Top of Data records

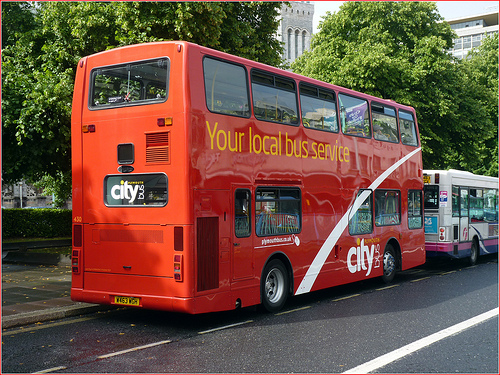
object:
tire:
[254, 255, 294, 314]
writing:
[207, 119, 349, 163]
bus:
[71, 41, 423, 317]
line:
[336, 306, 499, 374]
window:
[201, 52, 416, 149]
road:
[0, 255, 499, 375]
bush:
[0, 122, 73, 240]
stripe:
[263, 144, 427, 297]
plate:
[109, 295, 140, 310]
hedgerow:
[442, 11, 484, 31]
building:
[271, 0, 319, 76]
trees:
[450, 28, 500, 176]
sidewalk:
[0, 239, 416, 327]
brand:
[344, 231, 382, 280]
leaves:
[24, 97, 63, 140]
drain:
[7, 267, 54, 283]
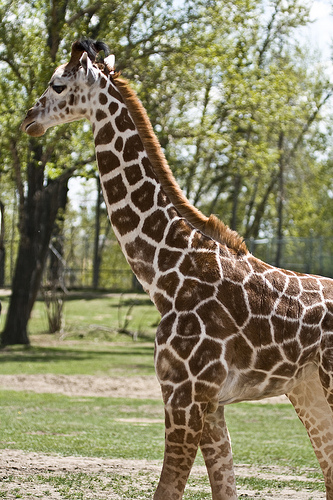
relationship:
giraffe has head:
[20, 36, 332, 499] [20, 36, 121, 139]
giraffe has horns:
[20, 36, 332, 499] [67, 38, 109, 73]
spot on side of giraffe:
[174, 277, 217, 314] [20, 36, 332, 499]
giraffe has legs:
[20, 36, 332, 499] [155, 403, 240, 499]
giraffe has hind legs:
[20, 36, 332, 499] [288, 364, 333, 499]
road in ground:
[0, 447, 328, 498] [0, 297, 332, 499]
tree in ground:
[0, 1, 323, 345] [0, 297, 332, 499]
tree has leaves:
[0, 1, 323, 345] [1, 1, 329, 179]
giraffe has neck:
[20, 36, 332, 499] [86, 110, 254, 314]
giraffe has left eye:
[20, 36, 332, 499] [51, 83, 69, 95]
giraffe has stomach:
[20, 36, 332, 499] [219, 370, 301, 406]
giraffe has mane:
[20, 36, 332, 499] [111, 69, 251, 255]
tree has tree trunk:
[0, 1, 323, 345] [0, 188, 57, 341]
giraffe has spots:
[20, 36, 332, 499] [53, 71, 332, 498]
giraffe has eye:
[20, 36, 332, 499] [51, 83, 69, 95]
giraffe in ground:
[20, 36, 332, 499] [0, 297, 332, 499]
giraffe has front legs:
[20, 36, 332, 499] [155, 403, 240, 499]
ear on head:
[79, 50, 99, 86] [20, 36, 121, 139]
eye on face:
[51, 83, 69, 95] [20, 67, 101, 138]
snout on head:
[24, 106, 38, 119] [20, 36, 121, 139]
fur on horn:
[73, 37, 97, 55] [67, 35, 96, 71]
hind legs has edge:
[288, 364, 333, 499] [285, 390, 329, 500]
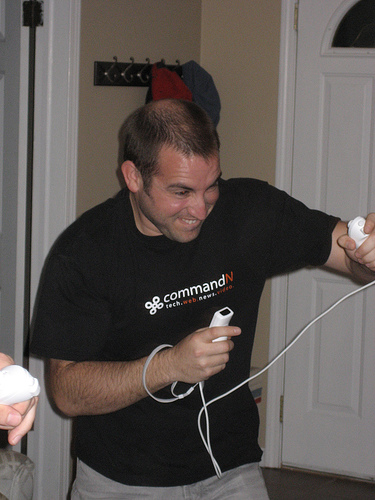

Bottom of Data records

Count how many lines in the records contain the word "ground", with case counting. Reply with the number alone.

Response area
3